Aufbau eines transparenten Product Carbon Footprints innerhalb der KLINGER Group

Die KLINGER Group entwickelt gemeinsam mit EY eine einheitliche, ISO-konforme Methodik zur Berechnung des Product Carbon Footprints (PCF). Ziel ist es, transparente und vergleichbare Nachhaltigkeitsdaten über alle produzierenden Gesellschaften hinweg zu schaffen.

05. Januar 2026

Die Erwartungen der Kunden an klare und verlässliche Nachhaltigkeitsinformationen steigen kontinuierlich. Um diesen Anforderungen gerecht zu werden, hat die KLINGER Group eine gezielte Initiative gestartet, um den CO2-Fußabdruck der Produkte (engl. Product Carbon Footprint (PCF) für ihre zentralen Produktgruppen zu ermitteln. Gemeinsam mit KLINGER Dichtungstechnik, KLINGER Fluid Control sowie den Beratungspartnern von Ernst & Young verfolgt das Projekt das Ziel, eine einheitliche Berechnungsmethodik zu etablieren, die sich an ISO 14067 sowie dem Treibhausgas-Protokoll für Produkte (engl. GHG Protocol Product Standard) orientiert.

Transparenz fördern und einen einheitlichen Ansatz schaffen

Die neue Methodik ermöglicht es künftig jeder produzierenden KLINGER-Gesellschaft, den CO-Fußabdruck ihrer eigenen Produkte zu berechnen. „Die KLINGER Holding unterstützt die Gesellschaften beim Aufbau und bei der Anwendung der erforderlichen Prozesse und stellt so Konsistenz und Verlässlichkeit innerhalb der Gruppe sicher“, erklärt Yusuf Avci, ESG Manager der KLINGER Holding. Die erhobenen Daten bilden eine transparente und prüfbare Grundlage für die Nachhaltigkeitskommunikation.

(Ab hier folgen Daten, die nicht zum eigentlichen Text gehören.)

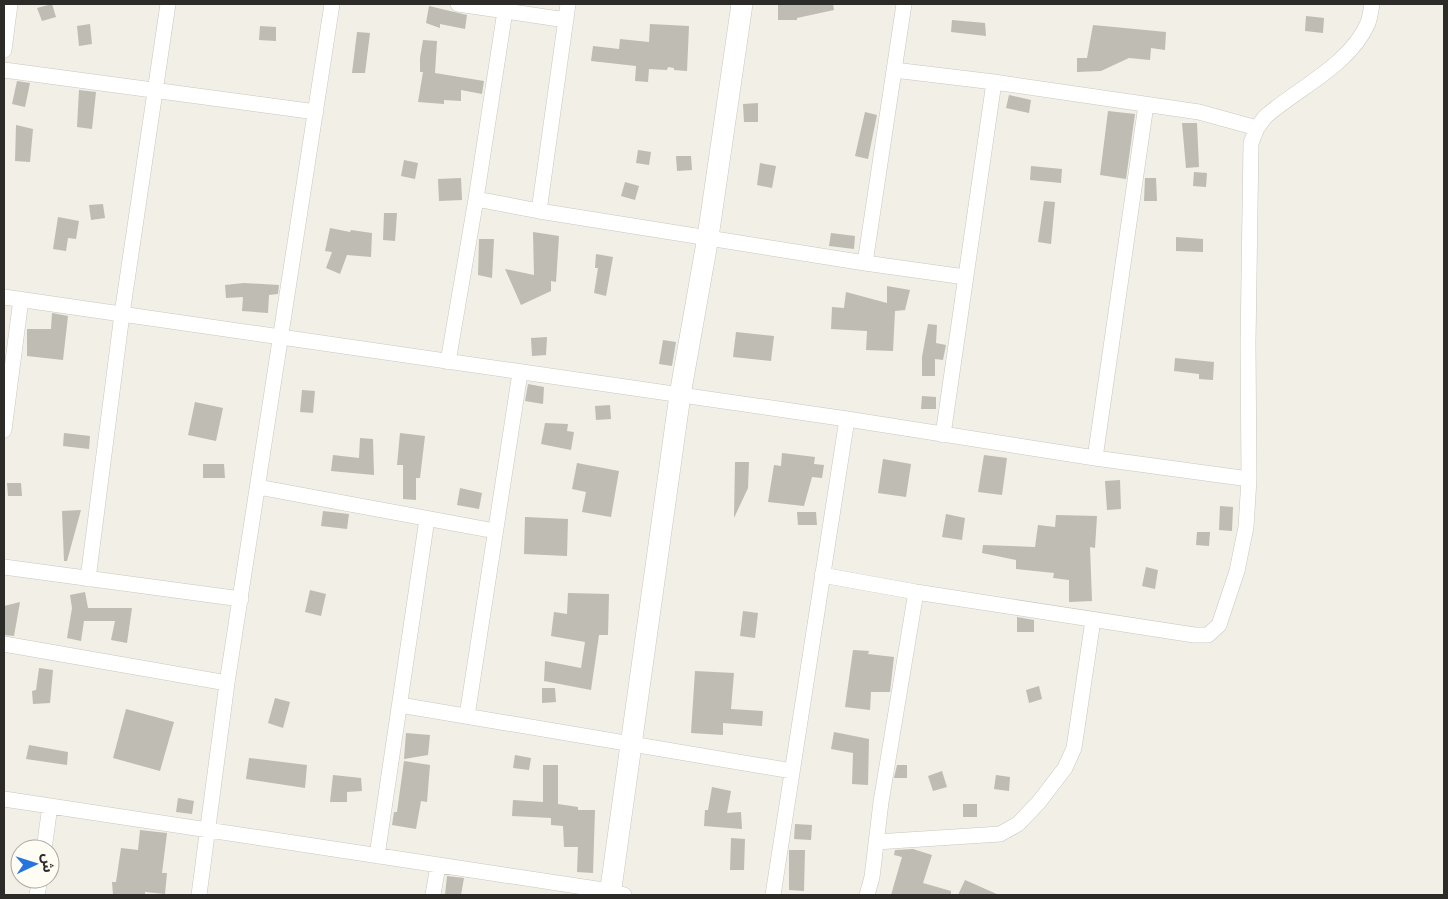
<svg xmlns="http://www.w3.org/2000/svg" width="1448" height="899" viewBox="0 0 1448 899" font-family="Arial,'Noto Sans Arabic',sans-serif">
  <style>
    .building { fill: #bebcb3 }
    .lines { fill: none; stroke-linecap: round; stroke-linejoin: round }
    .street-casing { stroke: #c9c7be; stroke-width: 16 }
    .secondary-casing { stroke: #c9c7be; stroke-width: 22 }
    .street { stroke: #fff; stroke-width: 15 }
    .secondary { stroke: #fff; stroke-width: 21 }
  </style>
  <rect width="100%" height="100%" fill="#f1efe6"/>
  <!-- building -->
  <path class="building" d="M52,4L56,17L42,21L37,8Z
    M778,4H833L834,10L797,18V20H778Z
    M429,6L467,15L465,29L440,24V28L426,23Z
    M1306,16L1324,18L1323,33L1305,31Z
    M952,20L985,23L986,36L951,32Z
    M90,24L92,44L79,46L77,26Z
    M650,24L689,26L687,71L674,70V68L668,67L667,70L649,69L648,82L635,81L636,66L591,61L593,46L619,49L620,39L649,42Z
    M1093,25L1166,32L1165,50L1151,48L1150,60L1129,58L1101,71L1077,72V58H1087Z
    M260,26L276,27V41L259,40Z
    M357,32L370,33L365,73H352Z
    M423,40L437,41L435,73L484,81L482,94L461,90V101L444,100V104L418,102L423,72H420V58Z
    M17,81L30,83L25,107L12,104Z
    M79,90L96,92L92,129L77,127Z
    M1009,95L1031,100L1029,113L1006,108Z
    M758,103V122H744L743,104Z
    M1108,111L1135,114L1126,179L1100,175Z
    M865,112L877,115L868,159L855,156Z
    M1182,123H1197L1199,167L1186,168Z
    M16,125L33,129L30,162L15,161Z
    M638,150L651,152L649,165L636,163Z
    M676,156H691L692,170L677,171Z
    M404,160L418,163L415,179L401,176Z
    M760,163L776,166L772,188L757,185Z
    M1031,166L1062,169L1061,183L1030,180Z
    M1194,172L1207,173L1206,187L1193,186Z
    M461,178L462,200L439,201L438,179Z
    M1145,178H1156L1157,201H1144Z
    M625,182L639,186L635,200L621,196Z
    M1044,201L1055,202L1051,244L1038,242Z
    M103,204L105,218L91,220L89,205Z
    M384,213H397L395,241L383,240Z
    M58,217L79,221L76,239L68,238L66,251L53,249Z
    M330,228L350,232L351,230L372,233L371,257L347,255L340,274L326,268L332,252L325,251Z
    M533,232L559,236L556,282L551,281V291L521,305L505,269L534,275Z
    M831,233L855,236L854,249L829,246Z
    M1176,237L1203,239V252L1176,251Z
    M479,239H494L492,278L478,275Z
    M596,254L613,257L606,296L594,293L598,268H595Z
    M244,283L279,285L278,294L269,295L268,313L242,311L243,297L226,298L225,285Z
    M887,286L910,290L905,310L895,311L893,351L866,350L867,331L831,329L832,307L844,308L846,292L887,303Z
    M52,313L68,316L63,360L27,356V329H51Z
    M928,324L937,325L936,343L946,345L943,360L935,359V376H922V357Z
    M736,332L774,336L771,361L733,357Z
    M547,337L546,355L532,356L531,338Z
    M663,340L676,342L672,366L659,364Z
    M1175,358L1214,362L1213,380L1199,379V374L1174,371Z
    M528,384L544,387L543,404L525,401Z
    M302,390L315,391L313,413L300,412Z
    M922,396L936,397V409H921Z
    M195,402L223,408L216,441L188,435Z
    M610,405L611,419L596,420L595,406Z
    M545,423L568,424L567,431L574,432L571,450L541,444Z
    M64,433L90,436L89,449L63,446Z
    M400,433L425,436L420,478H416V500L403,499V465H397Z
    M360,438L373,439L374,475L331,471L333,455L359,458Z
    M782,453L815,457L814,464L824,465L822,478L812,477L804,506L768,502L774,465L781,466Z
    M984,455L1007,458L1002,495L978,492Z
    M883,459L911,464L906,497L878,493Z
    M735,462H749L748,488L734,518Z
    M577,463L619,471L611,517L582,512L586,492L572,489Z
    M203,464H224L225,478H203Z
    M1120,480L1121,509L1107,510L1105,481Z
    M7,483H21L22,496H8Z
    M460,488L482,493L479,509L457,505Z
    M1220,506L1233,507L1232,531L1219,530Z
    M81,510L67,561H64L62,511Z
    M323,511L349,514L347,529L321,526Z
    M797,512H816L817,525H798Z
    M946,514L965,518L962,540L942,537Z
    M1056,515L1097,516L1095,548L1090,547L1092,601L1069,602V580L1053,578L1054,573L1016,569V560L982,553L983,545L1035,547L1038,525L1055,527Z
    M525,517L568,519L567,556L524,554Z
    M1197,532H1210L1209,546L1196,545Z
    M1146,567L1158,570L1155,589L1142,586Z
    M310,590L326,594L321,616L305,612Z
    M85,592L88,608H132L127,643L111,640L115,621H84L81,641L67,638L72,608L70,595Z
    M568,593L609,594L608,635H599L591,690L544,681L545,661L581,668L585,642L551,636L554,612L567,614Z
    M20,602L14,636L4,635V606Z
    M743,611L758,613L755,638L740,636Z
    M1017,617L1034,620V632H1017Z
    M853,650L869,651L868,654L894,657L890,692H871L870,710L845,707Z
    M39,668L53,670L50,703L33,704L32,691L36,690Z
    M695,671L734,673L731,709L763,711L762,726L723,723V735L691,733Z
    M1039,686L1042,699L1029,703L1026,690Z
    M542,688H555L556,702L542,703Z
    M275,698L290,702L283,728L268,723Z
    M126,709L174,722L160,771L113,758Z
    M834,732L869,739L868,785L852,784L853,753L831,749Z
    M406,733L430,735L428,755L404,759Z
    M29,745L68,752L67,765L26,759Z
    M515,755L531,758L529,770L513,768Z
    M249,758L307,765L305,788L246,779Z
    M404,761L430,765L427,802L421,801L416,829L392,825L394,812H397Z
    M543,765H558V804L578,807V810H595L593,873L577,872L578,847H564L563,826L551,825V818L512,816L513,800L543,802Z
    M897,765H907V778H894Z
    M942,771L947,787L933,791L928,776Z
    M333,775L361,778L362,791L347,792V802H330Z
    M996,775L1010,777L1009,791L994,789Z
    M712,787L731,791L727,813L741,812L742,829L704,826L705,810H708Z
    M178,798L194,801L192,814L176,812Z
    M963,804H977V817H963Z
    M795,824L812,825L811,840L794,839Z
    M140,830L167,833L162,873H167L165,894L145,892V895H113L112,882H116L121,848L138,850Z
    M731,838L745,839L744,870H730Z
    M913,849L932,855L923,883L951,891V895H891L902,857L894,855L895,850Z
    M789,850H805L804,891L789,890Z
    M447,876L464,878L461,895H445Z
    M965,880L999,895H958Z"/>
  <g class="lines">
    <defs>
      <path id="street" d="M458,4L566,20
        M4,50L10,4
        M4,70L316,112
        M894,70L994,82L1199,112L1257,128
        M476,199L539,211L865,263L965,277
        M539,211L568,4
        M865,263L904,4
        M4,297L847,419L1095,458L1249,479
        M448,362L476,199L505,11
        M4,430L21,299
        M943,435L994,82
        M1095,458L1146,105
        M258,487L495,531
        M4,567L241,599
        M822,575L916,592L1194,635H1208L1219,625L1237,571L1246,527L1249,479L1248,344L1251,143L1257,128L1265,117C1298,88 1350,65 1368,23C1370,17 1371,10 1372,4
        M88,579L122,314L168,4
        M4,644L227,683
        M400,705L792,771
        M467,716L520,373
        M4,799L610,891L624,895
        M876,842L1000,834L1018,824L1039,802L1065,768L1074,748L1093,620
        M44,849L50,806
        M377,856L427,519
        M37,895L40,879
        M199,895L227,683L332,4
        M433,895L438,865
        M773,895L847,419
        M867,895L872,877L881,802L916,592"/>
      <path id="secondary" d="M610,895L680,395L708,237L742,4"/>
    </defs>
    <!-- street casing -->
    <use href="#street" class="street-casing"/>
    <!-- secondary casing -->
    <use href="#secondary" class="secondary-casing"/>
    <!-- street -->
    <use href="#street" class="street"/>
    <!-- secondary -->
    <use href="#secondary" class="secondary"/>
  </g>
  <!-- border -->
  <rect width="1448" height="899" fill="none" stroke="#2c2b28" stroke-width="10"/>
  <!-- north arrow -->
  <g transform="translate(35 864) rotate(86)"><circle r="24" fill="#fefcf3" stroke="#aaa8a2"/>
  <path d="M0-4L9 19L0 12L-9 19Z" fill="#2574df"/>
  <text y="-8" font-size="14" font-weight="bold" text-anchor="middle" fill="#2c2b28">ش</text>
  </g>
</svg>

Im Rahmen eines gemeinsamen Workshops arbeiteten Vertreter der KLINGER Holding, von KLINGER Dichtungstechnik, KLINGER Fluid Control und EY an der Entwicklung des methodischen Rahmens.

Umfassende Daten für eine ganzheitliche Lebenszyklusbetrachtung

Für die Erstellung des PCF erhebt KLINGER unter anderem folgende Informationen:

  • eingesetzte Rohstoffmengen
  • Energie- und Stromverbrauch
  • Verpackungsmaterialien
  • Transportwege
  • Auswirkungen in der Nutzungsphase
  • End-of-Life-Prozesse

In Kombination mit den Prinzipien der Lebenszyklusanalyse (engl. Life Cycle Assessment, LCA) ermöglicht dieser Ansatz eine vollständige Betrachtung der Umweltauswirkungen eines Produkts – von der Rohstoffgewinnung bis zur Entsorgung.

Ein belastbarer PCF bietet zahlreiche Vorteile: Er erfüllt Kundenanforderungen, unterstützt die Ausrichtung an regulatorischen Rahmenwerken wie dem EU Green Deal und CBAM, verbessert die Vorbereitung der Lieferkette, deckt Einsparpotenziale auf und stärkt die ESG-Performance. In einer Zeit, in der Nachhaltigkeit zunehmend zum entscheidenden Wettbewerbsfaktor wird, ist CO₂-Transparenz ein wesentlicher Baustein für langfristige Wettbewerbsfähigkeit.